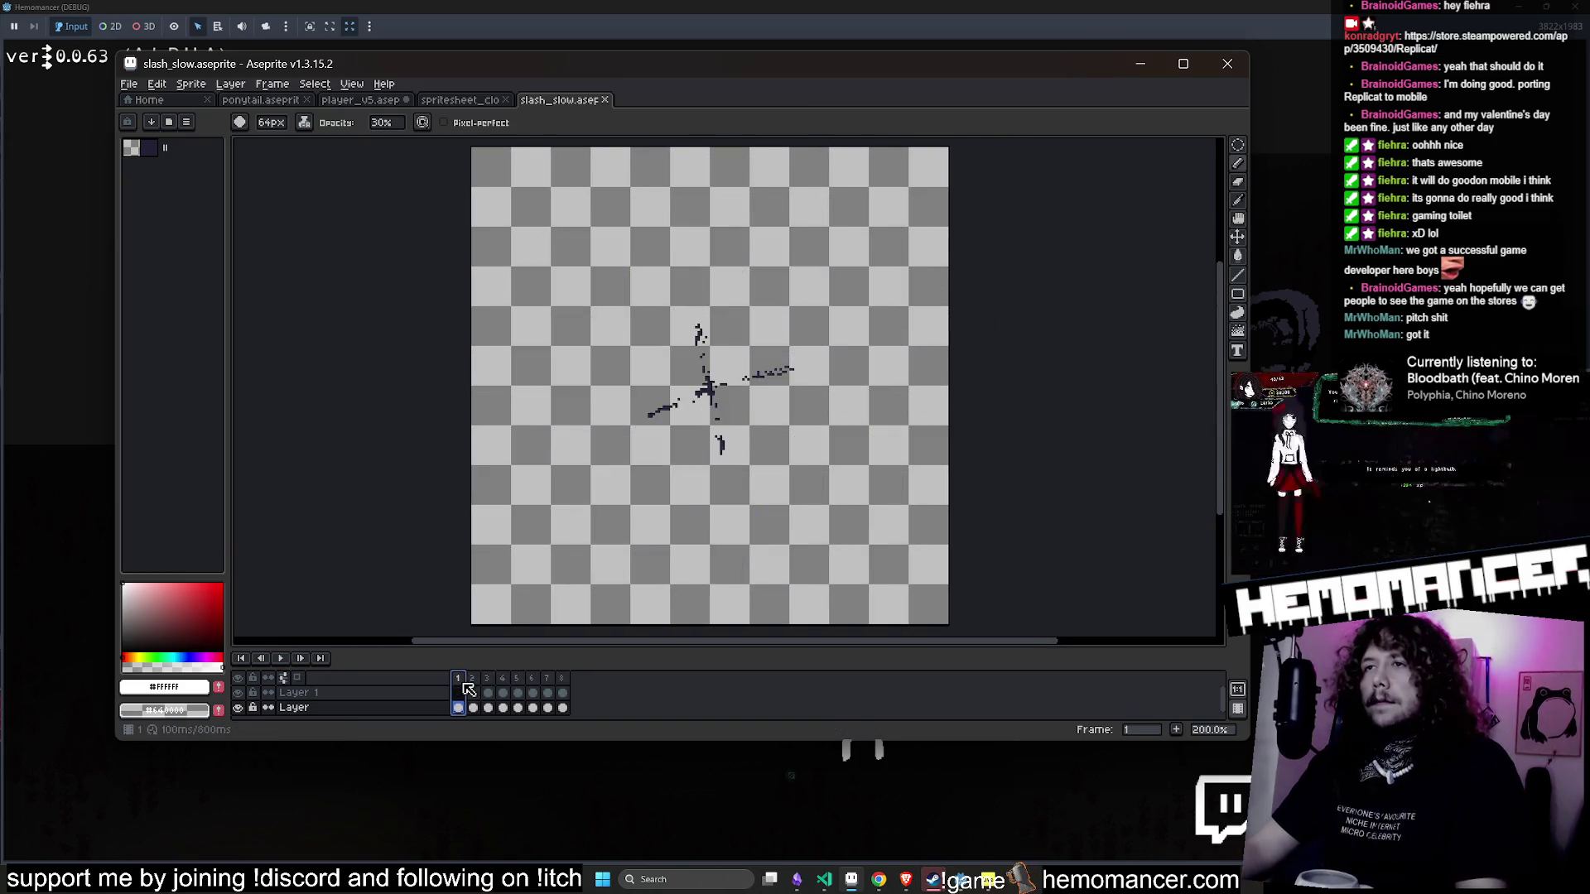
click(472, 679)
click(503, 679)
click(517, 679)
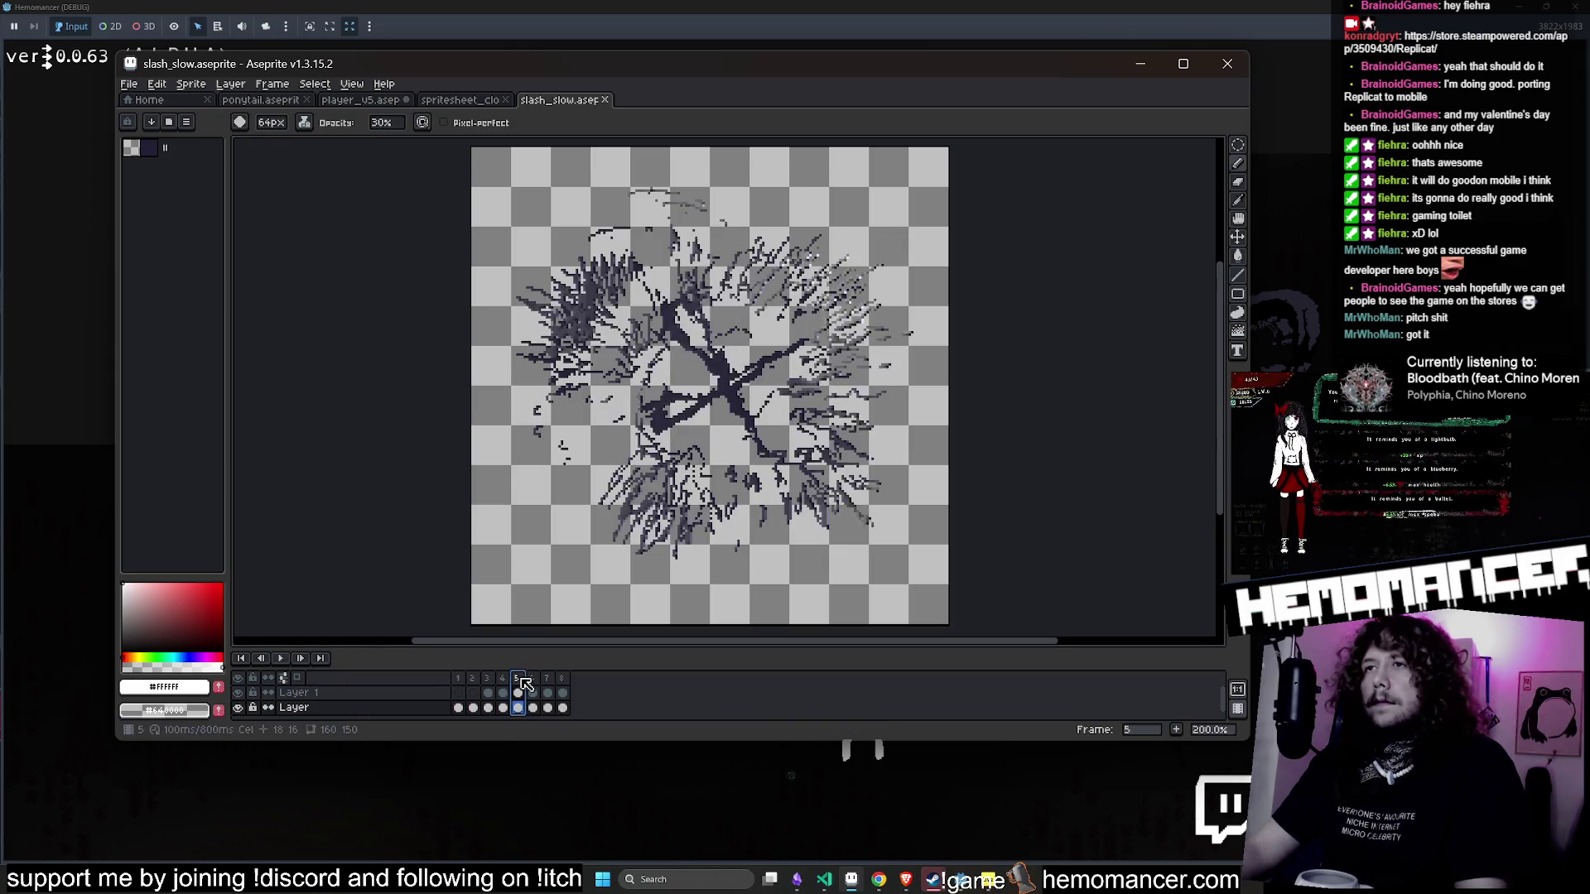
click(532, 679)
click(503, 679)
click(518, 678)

· · · ·

• **What this task involves**: Here the job is to quote the lines from the one with "click(517, 679)" through the end of the material, both included, exactly; please skip the pictures.

• **Written solution**:
click(517, 679)
click(532, 679)
click(503, 679)
click(518, 678)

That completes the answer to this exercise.